Why Seth Curry blames his mom for not getting more highly recruited

Why Seth Curry blames his mom for not getting more highly recruited

While his brother was winning rings and MVP awards, Seth Curry had to fight to get to the NBA through the G-League. We’ve seen players ask teams to hire or sign their family members all the time, for instance, Zoran Dragić in Phoenix and Miami, Thanasis Antetokounmpo in Milwaukee. Steph could’ve easily gone to Bob Meyers and ask for Seth to get a roster spot, but that’s not how they were raised.

In an episode of The Woj Pod, Sonya and Dell Curry talked about the importance of teaching that children that they have to earn everything in life.
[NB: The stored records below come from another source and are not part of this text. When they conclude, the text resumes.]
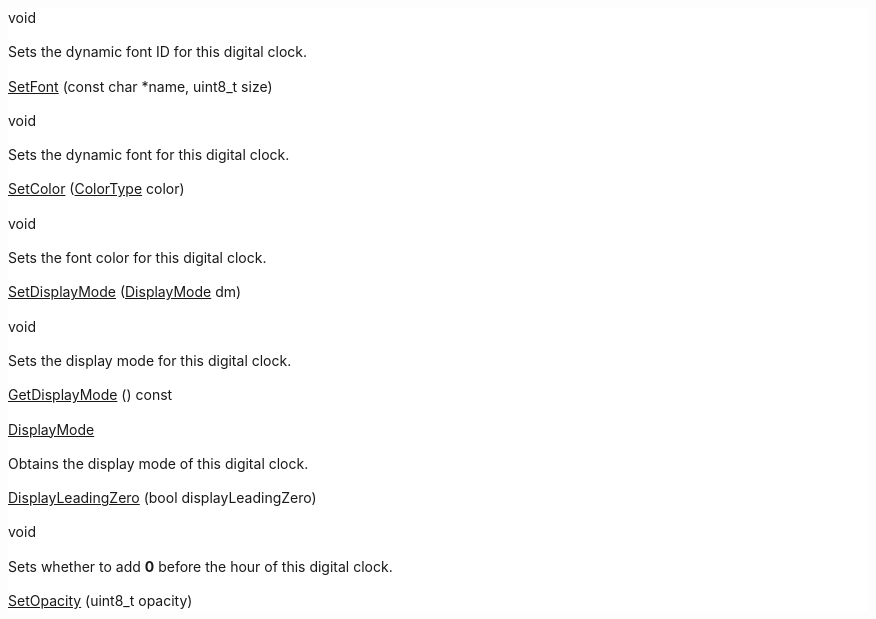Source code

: <td class="cellrowborder" valign="top" width="50%" headers="mcps1.1.3.1.2 "><p id="p670973810093534"><a name="p670973810093534"></a><a name="p670973810093534"></a>void&nbsp;</p>
<p id="p45676163093534"><a name="p45676163093534"></a><a name="p45676163093534"></a>Sets the dynamic font ID for this digital clock. </p>
</td>
</tr>
<tr id="row799953471093534"><td class="cellrowborder" valign="top" width="50%" headers="mcps1.1.3.1.1 "><p id="p1269102481093534"><a name="p1269102481093534"></a><a name="p1269102481093534"></a><a href="Graphic.md#gaa41d0c6ab53a4451e9e90199dbaa3895">SetFont</a> (const char *name, uint8_t size)</p>
</td>
<td class="cellrowborder" valign="top" width="50%" headers="mcps1.1.3.1.2 "><p id="p1526594798093534"><a name="p1526594798093534"></a><a name="p1526594798093534"></a>void&nbsp;</p>
<p id="p1785101380093534"><a name="p1785101380093534"></a><a name="p1785101380093534"></a>Sets the dynamic font for this digital clock. </p>
</td>
</tr>
<tr id="row962254009093534"><td class="cellrowborder" valign="top" width="50%" headers="mcps1.1.3.1.1 "><p id="p430610357093534"><a name="p430610357093534"></a><a name="p430610357093534"></a><a href="Graphic.md#gaabdefd6f104682c755886594e259e810">SetColor</a> (<a href="OHOS-Color32.md">ColorType</a> color)</p>
</td>
<td class="cellrowborder" valign="top" width="50%" headers="mcps1.1.3.1.2 "><p id="p325800704093534"><a name="p325800704093534"></a><a name="p325800704093534"></a>void&nbsp;</p>
<p id="p618823139093534"><a name="p618823139093534"></a><a name="p618823139093534"></a>Sets the font color for this digital clock. </p>
</td>
</tr>
<tr id="row1005360307093534"><td class="cellrowborder" valign="top" width="50%" headers="mcps1.1.3.1.1 "><p id="p722968684093534"><a name="p722968684093534"></a><a name="p722968684093534"></a><a href="Graphic.md#ga2ac4d800eb47c4238d160819e165a30a">SetDisplayMode</a> (<a href="Graphic.md#gabe3b64b11e5bf5d7b54e1039e40f306b">DisplayMode</a> dm)</p>
</td>
<td class="cellrowborder" valign="top" width="50%" headers="mcps1.1.3.1.2 "><p id="p1050358232093534"><a name="p1050358232093534"></a><a name="p1050358232093534"></a>void&nbsp;</p>
<p id="p1751395009093534"><a name="p1751395009093534"></a><a name="p1751395009093534"></a>Sets the display mode for this digital clock. </p>
</td>
</tr>
<tr id="row367669971093534"><td class="cellrowborder" valign="top" width="50%" headers="mcps1.1.3.1.1 "><p id="p76801914093534"><a name="p76801914093534"></a><a name="p76801914093534"></a><a href="Graphic.md#ga14a5b4ca3e2eda9ff0f6a7ad2bc11f48">GetDisplayMode</a> () const</p>
</td>
<td class="cellrowborder" valign="top" width="50%" headers="mcps1.1.3.1.2 "><p id="p11215245093534"><a name="p11215245093534"></a><a name="p11215245093534"></a><a href="Graphic.md#gabe3b64b11e5bf5d7b54e1039e40f306b">DisplayMode</a>&nbsp;</p>
<p id="p966105068093534"><a name="p966105068093534"></a><a name="p966105068093534"></a>Obtains the display mode of this digital clock. </p>
</td>
</tr>
<tr id="row687443377093534"><td class="cellrowborder" valign="top" width="50%" headers="mcps1.1.3.1.1 "><p id="p113231917093534"><a name="p113231917093534"></a><a name="p113231917093534"></a><a href="Graphic.md#gaf45e9196d307551e693807cae2f8b4d2">DisplayLeadingZero</a> (bool displayLeadingZero)</p>
</td>
<td class="cellrowborder" valign="top" width="50%" headers="mcps1.1.3.1.2 "><p id="p133791294093534"><a name="p133791294093534"></a><a name="p133791294093534"></a>void&nbsp;</p>
<p id="p1546437871093534"><a name="p1546437871093534"></a><a name="p1546437871093534"></a>Sets whether to add <strong id="b1099496478093534"><a name="b1099496478093534"></a><a name="b1099496478093534"></a>0</strong> before the hour of this digital clock. </p>
</td>
</tr>
<tr id="row233908690093534"><td class="cellrowborder" valign="top" width="50%" headers="mcps1.1.3.1.1 "><p id="p14304712093534"><a name="p14304712093534"></a><a name="p14304712093534"></a><a href="Graphic.md#ga1565dcdb5ab0403fa477fd74c5920b99">SetOpacity</a> (uint8_t opacity)</p>
</td>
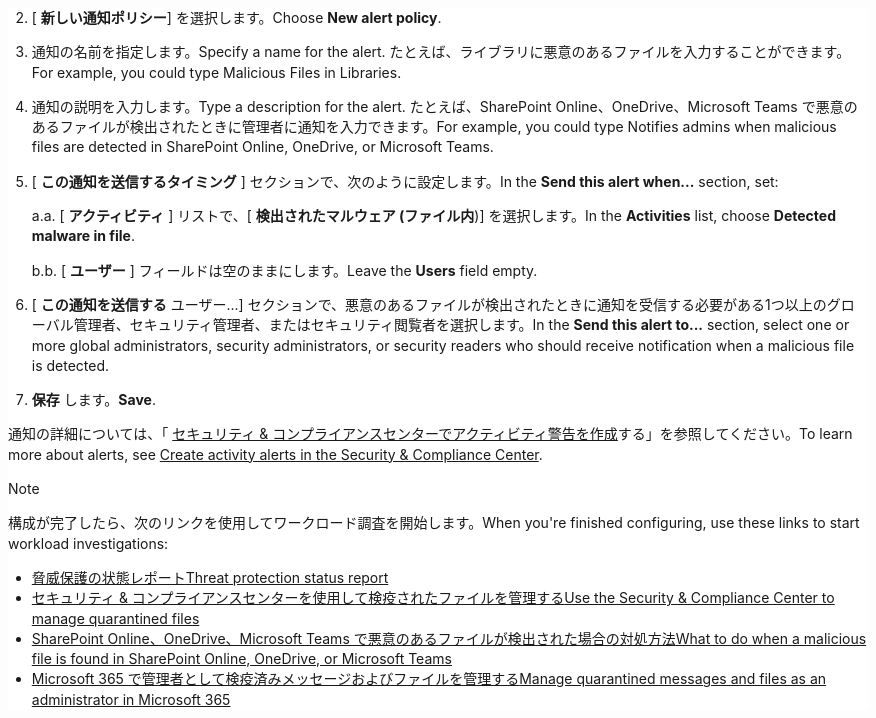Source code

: 2. <span data-ttu-id="973f5-252">[ **新しい通知ポリシー**] を選択します。</span><span class="sxs-lookup"><span data-stu-id="973f5-252">Choose **New alert policy**.</span></span>

3. <span data-ttu-id="973f5-253">通知の名前を指定します。</span><span class="sxs-lookup"><span data-stu-id="973f5-253">Specify a name for the alert.</span></span> <span data-ttu-id="973f5-254">たとえば、ライブラリに悪意のあるファイルを入力することができます。</span><span class="sxs-lookup"><span data-stu-id="973f5-254">For example, you could type Malicious Files in Libraries.</span></span>

4. <span data-ttu-id="973f5-255">通知の説明を入力します。</span><span class="sxs-lookup"><span data-stu-id="973f5-255">Type a description for the alert.</span></span> <span data-ttu-id="973f5-256">たとえば、SharePoint Online、OneDrive、Microsoft Teams で悪意のあるファイルが検出されたときに管理者に通知を入力できます。</span><span class="sxs-lookup"><span data-stu-id="973f5-256">For example, you could type Notifies admins when malicious files are detected in SharePoint Online, OneDrive, or Microsoft Teams.</span></span>

5. <span data-ttu-id="973f5-257">[ **この通知を送信するタイミング** ] セクションで、次のように設定します。</span><span class="sxs-lookup"><span data-stu-id="973f5-257">In the **Send this alert when...** section, set:</span></span>

   <span data-ttu-id="973f5-258">a.</span><span class="sxs-lookup"><span data-stu-id="973f5-258">a.</span></span> <span data-ttu-id="973f5-259">[ **アクティビティ** ] リストで、[ **検出されたマルウェア (ファイル内**)] を選択します。</span><span class="sxs-lookup"><span data-stu-id="973f5-259">In the **Activities** list, choose **Detected malware in file**.</span></span>

   <span data-ttu-id="973f5-260">b.</span><span class="sxs-lookup"><span data-stu-id="973f5-260">b.</span></span> <span data-ttu-id="973f5-261">[ **ユーザー** ] フィールドは空のままにします。</span><span class="sxs-lookup"><span data-stu-id="973f5-261">Leave the **Users** field empty.</span></span>

6. <span data-ttu-id="973f5-262">[ **この通知を送信する** ユーザー...] セクションで、悪意のあるファイルが検出されたときに通知を受信する必要がある1つ以上のグローバル管理者、セキュリティ管理者、またはセキュリティ閲覧者を選択します。</span><span class="sxs-lookup"><span data-stu-id="973f5-262">In the **Send this alert to...** section, select one or more global administrators, security administrators, or security readers who should receive notification when a malicious file is detected.</span></span>

7. <span data-ttu-id="973f5-263">**保存** します。</span><span class="sxs-lookup"><span data-stu-id="973f5-263">**Save**.</span></span>

<span data-ttu-id="973f5-264">通知の詳細については、「 [セキュリティ & コンプライアンスセンターでアクティビティ警告を作成](../../compliance/create-activity-alerts.md)する」を参照してください。</span><span class="sxs-lookup"><span data-stu-id="973f5-264">To learn more about alerts, see [Create activity alerts in the Security & Compliance Center](../../compliance/create-activity-alerts.md).</span></span>

> [!NOTE]
> <span data-ttu-id="973f5-265">構成が完了したら、次のリンクを使用してワークロード調査を開始します。</span><span class="sxs-lookup"><span data-stu-id="973f5-265">When you're finished configuring, use these links to start workload investigations:</span></span>
>
>- [<span data-ttu-id="973f5-266">脅威保護の状態レポート</span><span class="sxs-lookup"><span data-stu-id="973f5-266">Threat protection status report</span></span>](view-email-security-reports.md#threat-protection-status-report)
>- [<span data-ttu-id="973f5-267">セキュリティ & コンプライアンスセンターを使用して検疫されたファイルを管理する</span><span class="sxs-lookup"><span data-stu-id="973f5-267">Use the Security & Compliance Center to manage quarantined files</span></span>](manage-quarantined-messages-and-files.md#microsoft-defender-for-office-365-only-use-the-security--compliance-center-to-manage-quarantined-files)
>- [<span data-ttu-id="973f5-268">SharePoint Online、OneDrive、Microsoft Teams で悪意のあるファイルが検出された場合の対処方法</span><span class="sxs-lookup"><span data-stu-id="973f5-268">What to do when a malicious file is found in SharePoint Online, OneDrive, or Microsoft Teams</span></span>](https://support.microsoft.com/office/01e902ad-a903-4e0f-b093-1e1ac0c37ad2)
>- [<span data-ttu-id="973f5-269">Microsoft 365 で管理者として検疫済みメッセージおよびファイルを管理する</span><span class="sxs-lookup"><span data-stu-id="973f5-269">Manage quarantined messages and files as an administrator in Microsoft 365</span></span>](manage-quarantined-messages-and-files.md)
It didn’t matter that the family could afford gifts or trips – if you didn’t do your chores and perform at school, there was none of it. That’s why they are confident Seth would never want his brother to get him a spot he didn’t earn.

That character-building helped Seth not get jealous or resentful of his brother’s success and want to make it on his own. That’s why Seth never gave up when his NBA path was much more challenging than his brothers. He wasn’t highly recruited, and he blames his mom for that.

Seth blames it on me because there was a big tournament and all the coaches were coming there. His name was being thrown out there for who to watch there. He decided he wasn’t gonna come in for curfew from prom or homecoming, and I told him ‘You’re not going to the tournament.

Sonya Curry, The Woj Pod

Seth ended up playing for Liberty University, where he led all freshmen nationally in average points per game scored with 20.2 a game. He transferred to Duke the following year and had to sit it out due to NCAA rules. He finally got his shot as a redshirt sophomore and got his chance when Kyrie Irving injured his toe. At the end of his senior year, Curry was named to the All-ACC first team and was named a second-team All-American.

Despite all that success in college, Seth Curry went undrafted and spent two years in the G-League before getting his opportunity with the Kings in 2015. Last season, he signed a four-year $32 million contract and is one of the best and most efficient 3 point shooters in the game. It seems Sonya Curry made the right call.